Gil McGowan, president of the Alberta Federation of Labour, also argued that earthmoving does not constitute construction activity, so the construction certificate for the pipeline had expired.
However, TransCanada defines the term construction activity to include clearing and groundbreaking. The NEB found that TransCanada had gone beyond clearing and groundbreaking at the Hardisty B Terminal. Coles said the ruling highlights the glaring discrepancies between the U.S and Canadian regulatory process.
“Whereas the U.S. regime requires an account of the impacts the pipeline will have on jobs, Canada’s does not,” said Coles. “The U.S. process also requires an assessment of greenhouse gas emissions from upstream and downstream facilities, but the NEB has completely ignored the impact of greenhouse gasses. Our NEB is a cheerleader for this pipeline...”
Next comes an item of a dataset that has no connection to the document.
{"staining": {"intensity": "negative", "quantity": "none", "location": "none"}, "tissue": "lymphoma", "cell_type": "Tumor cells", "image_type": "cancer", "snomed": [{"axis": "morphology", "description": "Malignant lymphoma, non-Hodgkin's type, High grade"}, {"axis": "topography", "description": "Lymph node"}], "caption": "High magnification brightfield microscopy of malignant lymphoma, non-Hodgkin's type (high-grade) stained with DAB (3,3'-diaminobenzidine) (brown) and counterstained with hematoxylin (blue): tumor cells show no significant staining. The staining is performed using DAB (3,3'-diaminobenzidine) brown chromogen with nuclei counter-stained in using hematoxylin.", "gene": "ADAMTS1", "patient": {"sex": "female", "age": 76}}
Coles said the CEP opposes the pipeline because it will cost the Canadian economy an estimated 40,500 potential direct and indirect jobs. A study by Infometrica in 2006 found that 18,000 jobs would be lost with the export of unprocessed bitumen at a rate of 400,000 barrels per day.
The Perryman Group estimates that Keystone will create between 250,348 and 553,235 jobs in the US. Protestors gathered on Parliament Hill in Ottawa on Sept. 26 to protest the federal government’s support for the proposed pipeline.
The rally was inspired by a two-week protest in Washington, D.C. that was endorsed by 26 environmental and Aboriginal groups.
Coles will travel to Washington on Nov. 6 to join a large march and rally at the White House.
The Department of State (DOS) is in the final stages of the approval process and is currently in a 90-day review period. The final Environmental Impact Statement was issued in August and found that Keystone XL would have no significant impacts.
A final decision on a Presidential Permit for the U.S. portion of pipeline will be made in December 2011.
The pipeline expansion is a 3,200-kilometre, 36-inch crude oil pipeline stretching from Hardisty, Alberta to Nederland, Texas.